Письмо это напоминает одну из последних страниц романа Булгакова «Мастер и Маргарита», ту, где рассказывается о том, как он и она, соединенные навсегда и перенесенные чудом в какую-то странную, сновиденческую местность, идут в блеске первых утренних лучей через каменистый, мшистый мостик.
«Слушай беззвучие, — говорила Маргарита Мастеру, и песок шуршал под ее босыми ногами, — и наслаждайся тем, чего тебе не давали в жизни, — тишиной. Смотри, вон впереди твой вечный дом, который тебе дали в награду.
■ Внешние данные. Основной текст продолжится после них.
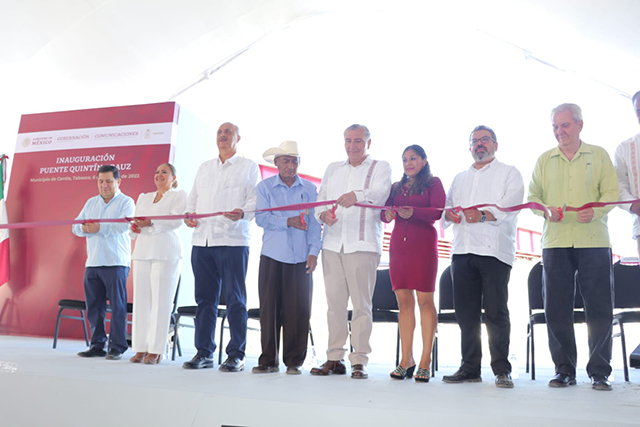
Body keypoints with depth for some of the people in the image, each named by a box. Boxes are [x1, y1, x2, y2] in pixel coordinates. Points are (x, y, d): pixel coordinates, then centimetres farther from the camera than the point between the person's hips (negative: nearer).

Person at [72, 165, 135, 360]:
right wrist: (83, 228, -11)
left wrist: (100, 228, -27)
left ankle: (117, 347, 2)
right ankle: (97, 346, 17)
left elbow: (124, 225, -15)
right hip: (92, 263, 6)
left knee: (117, 306, -5)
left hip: (116, 262, -6)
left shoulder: (126, 202, 1)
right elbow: (76, 226, 12)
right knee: (93, 306, 7)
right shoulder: (91, 203, 19)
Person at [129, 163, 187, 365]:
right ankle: (141, 348, 8)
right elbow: (136, 220, 17)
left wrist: (150, 223, -22)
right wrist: (135, 227, -7)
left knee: (161, 301, -7)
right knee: (141, 300, 2)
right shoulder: (144, 197, 24)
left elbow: (176, 220, -9)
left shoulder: (179, 195, 6)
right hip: (142, 251, 5)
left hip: (166, 253, -5)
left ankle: (156, 350, -2)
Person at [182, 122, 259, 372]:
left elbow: (255, 200, -2)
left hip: (233, 241, -5)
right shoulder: (204, 168, 24)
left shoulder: (248, 167, 8)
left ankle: (236, 355, 4)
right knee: (204, 298, 8)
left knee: (235, 299, -3)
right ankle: (204, 353, 16)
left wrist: (242, 213, -23)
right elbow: (193, 197, 23)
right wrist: (188, 214, 2)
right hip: (201, 241, 5)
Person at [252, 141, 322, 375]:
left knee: (298, 308, -1)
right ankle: (268, 360, 13)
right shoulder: (265, 187, 9)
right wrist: (287, 221, -14)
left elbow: (314, 223, 5)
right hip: (272, 255, 0)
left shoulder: (309, 189, 10)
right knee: (269, 306, 1)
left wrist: (314, 252, -4)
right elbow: (261, 217, -3)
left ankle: (294, 360, 11)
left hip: (300, 257, 0)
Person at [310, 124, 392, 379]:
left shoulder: (380, 167, 8)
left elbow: (379, 194, -13)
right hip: (332, 243, 4)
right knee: (334, 301, 4)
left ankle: (359, 361, 2)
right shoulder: (332, 169, 23)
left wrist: (357, 195, -35)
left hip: (363, 244, -4)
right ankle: (335, 358, 12)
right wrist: (322, 214, -8)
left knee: (361, 303, -6)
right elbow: (320, 200, 16)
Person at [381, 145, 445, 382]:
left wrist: (413, 212, -24)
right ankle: (406, 360, 7)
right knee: (403, 300, 2)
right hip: (399, 244, 4)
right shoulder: (396, 187, 21)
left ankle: (425, 362, -2)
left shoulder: (433, 183, 7)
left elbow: (438, 212, -8)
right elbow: (384, 213, 11)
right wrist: (388, 214, -13)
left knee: (425, 300, -6)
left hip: (423, 244, -4)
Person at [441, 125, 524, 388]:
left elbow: (511, 206, -6)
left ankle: (502, 370, 4)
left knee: (495, 312, -7)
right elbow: (446, 205, 18)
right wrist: (448, 213, -7)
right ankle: (470, 368, 13)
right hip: (463, 250, 5)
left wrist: (484, 215, -24)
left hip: (494, 249, -4)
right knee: (466, 312, 4)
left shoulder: (509, 174, 10)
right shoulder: (459, 178, 26)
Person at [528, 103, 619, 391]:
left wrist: (595, 211, -17)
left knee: (599, 308, -2)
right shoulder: (544, 160, 14)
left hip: (594, 240, -1)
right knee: (556, 308, 2)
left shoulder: (599, 155, 10)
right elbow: (533, 195, 11)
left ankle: (599, 372, 10)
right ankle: (564, 370, 13)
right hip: (555, 241, 2)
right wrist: (546, 210, -11)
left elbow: (611, 192, 3)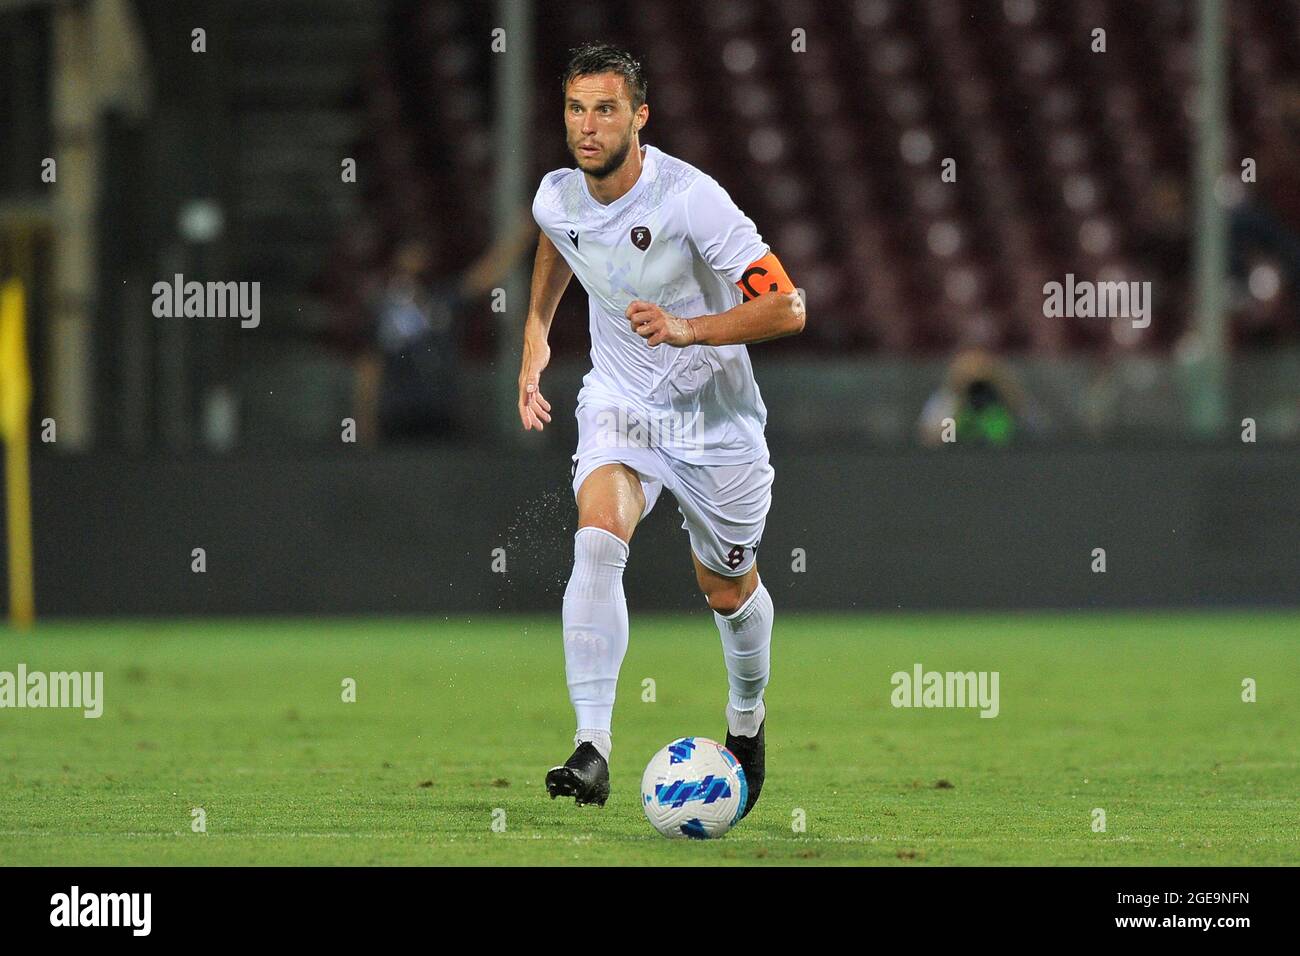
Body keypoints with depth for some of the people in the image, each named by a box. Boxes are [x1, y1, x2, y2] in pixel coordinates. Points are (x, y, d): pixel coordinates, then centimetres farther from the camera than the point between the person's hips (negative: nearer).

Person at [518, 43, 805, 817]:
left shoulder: (690, 198, -24)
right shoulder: (557, 198, -8)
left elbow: (786, 308, -24)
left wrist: (687, 331, -36)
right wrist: (535, 337, 18)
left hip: (714, 416, -2)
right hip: (618, 405, 2)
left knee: (728, 588, 12)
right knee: (598, 536, -26)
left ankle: (748, 716, 46)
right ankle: (593, 748, -32)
Я уже вижу венецианское окно и вьющийся виноград…»
Те, кто живут в этом вечном доме, будут вечно одарять нас мудростью.
«Такая живая…»
Вот уже двенадцать лет не дает мне покоя одна человеческая судьба — пишу письма тем, кто соприкасался с нею, роюсь в архивах, ищу, думаю и убеждаюсь опять и опять, что в нашем столетии, богатом удивительными судьбами, она стоит в ряду самых замечательных. Речь идет о поэтессе Елизавете Юрьевне Кузьминой-Караваевой, вошедшей в историю французского Сопротивления и второй мировой войны под именем Матери Марии. О ее романтической довоенной жизни (я имею сейчас в виду первую мировую войну), о ее странном еретическом монашестве, о ее борьбе в антифашистском подполье, легендарной гибели в концлагере Равенсбрюк написаны на Западе монографии и исследования; велик перечень материалов и высказываний о Е. Ю. Кузьминой-Караваевой и в советской печати: первыми о ней рассказали в начале 60-х годов Л. Любимов, А. Тверетинова, И. Эренбург, В. Сухомлин… Тогда же ей был посвящен «Никитинский субботник» (один из последних вечеров, посвященных выдающимся людям и событиям в летописи русской, советской культуры в доме покойной ныне писательницы Е. Ф. Никитиной), на котором выступили с воспоминаниями об Елизавете Юрьевне подруга ее петербургских гимназических лет Ю. Я. Машковская и сотоварищ по антифашистской борьбе в парижском подполье, бывший узник Бухенвальда И. А. Кривошеин.